I will admit that I always experience a temporary dislocation when shifting from wet to computational work. It takes a week or so to get in the groove of either.
I'm not sure about the methods vs results thing, though. I think you're right that computational work requires method building, but so does some lab work: if you're doing something clever with existing technology, that's cool; but what often happens is that you have to invent the technology as you go along. I'd say that these days, RNA probing as you suggest is analogous to a web search for biological information. The task is of trivial difficulty because it's so common there are robust methods to deal with it (albeit with minor variations). But we've been RTing RNA for 20 years - I suggest that BLASTing whole genomes, for instance, will be as routine in less than that time from now.
I think it's a case of field maturity: there is a vast body of wet results in a number of fields, but there still remain numerous holes to be plugged. This 'grunt work' can be done with existing techniques and a minimum of imagination. The frontier work, however, still requires novel experimental design, and very often, method development. In contrast, there is still very little grunt work to do in the *omics; as that appears, I predict the emergence of the computational research assistant - a glorified script kiddie using existing methods/pipelines to mechanically generate data.
I agree as well, that it prob
I agree as well, that it probably has to do with field maturity. As more and more trained Bioinformaticians are entering the workforce and aiding in biological research, things might become more regular. And even think, that 20 years from now, the techniques we use might be considered ancient and archaic, like using a cesium chloride gradient to purify plasmid DNA, when perfectly comparable kits are made and sold releatively cheaply.
Superseded by what ?
Some very thought provoking comments here. My question is, future pundits, where do we look for the next generation of bioinformatics methods ? As Neil makes quite clear, there are many was to do data integration and build pipelines using present day bioinformatics tools.
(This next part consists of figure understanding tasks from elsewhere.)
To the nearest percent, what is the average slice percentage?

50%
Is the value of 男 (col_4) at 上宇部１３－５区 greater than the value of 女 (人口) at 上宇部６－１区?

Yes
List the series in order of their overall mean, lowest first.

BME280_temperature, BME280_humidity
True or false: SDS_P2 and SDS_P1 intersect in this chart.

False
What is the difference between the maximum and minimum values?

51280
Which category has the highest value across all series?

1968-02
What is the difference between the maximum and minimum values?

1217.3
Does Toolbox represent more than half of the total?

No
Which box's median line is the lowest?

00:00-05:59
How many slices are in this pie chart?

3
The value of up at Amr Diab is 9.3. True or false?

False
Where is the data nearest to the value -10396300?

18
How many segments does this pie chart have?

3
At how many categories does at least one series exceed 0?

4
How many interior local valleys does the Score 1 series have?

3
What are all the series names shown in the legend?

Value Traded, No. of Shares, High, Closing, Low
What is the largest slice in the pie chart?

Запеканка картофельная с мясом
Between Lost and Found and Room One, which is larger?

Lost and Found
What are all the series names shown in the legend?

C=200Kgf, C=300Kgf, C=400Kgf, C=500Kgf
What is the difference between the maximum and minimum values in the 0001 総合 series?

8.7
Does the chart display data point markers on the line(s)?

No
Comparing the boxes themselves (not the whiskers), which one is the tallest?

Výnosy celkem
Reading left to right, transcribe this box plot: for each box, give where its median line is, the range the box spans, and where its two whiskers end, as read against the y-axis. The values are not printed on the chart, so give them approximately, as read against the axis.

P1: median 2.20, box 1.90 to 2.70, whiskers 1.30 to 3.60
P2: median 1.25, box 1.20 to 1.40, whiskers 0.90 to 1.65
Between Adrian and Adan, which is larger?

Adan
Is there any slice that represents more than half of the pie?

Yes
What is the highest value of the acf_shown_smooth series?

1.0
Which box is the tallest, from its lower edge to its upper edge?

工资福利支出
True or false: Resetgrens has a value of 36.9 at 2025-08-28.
What will we be using in 20 years time ? Will there be more general solutions to data integration and pipeline development or will it still be done on an ad-hoc basis ? My current feeling is that wide adoption of semantic web technologies might clear the way ahead.
agreed
I agree that there is plenty of room for innovation in experimental work - regardless, I think, of how "frontier" you are. Perhaps most grad students are just not taught that way. Perhaps I've been at UNSW too long ;-)
I think we are already seeing computational research assistants - I've seen job postings of that nature. My point is not really that computational work is more innovative than experimental work, but that the freedom of choice in how to approach a computational problem is often greater, leading to a different mindset.
You're probably right about t
You're probably right about the freedom of choice, although some of the range may be deceptive. I suspect that, as things become more stable, methods of choice will emerge and others will fall by the wayside (by analogy with, for example, DNA sequencing techniques in the 70's).
The main difference I think is the fact that most computational work is with *ome level data, whose multivariate nature allows more elbow room for 'doing stuff' than univariate, one gene at a time approaches. How useful is one cDNA sequence, for instance, if you don't have a bunch of others to play with?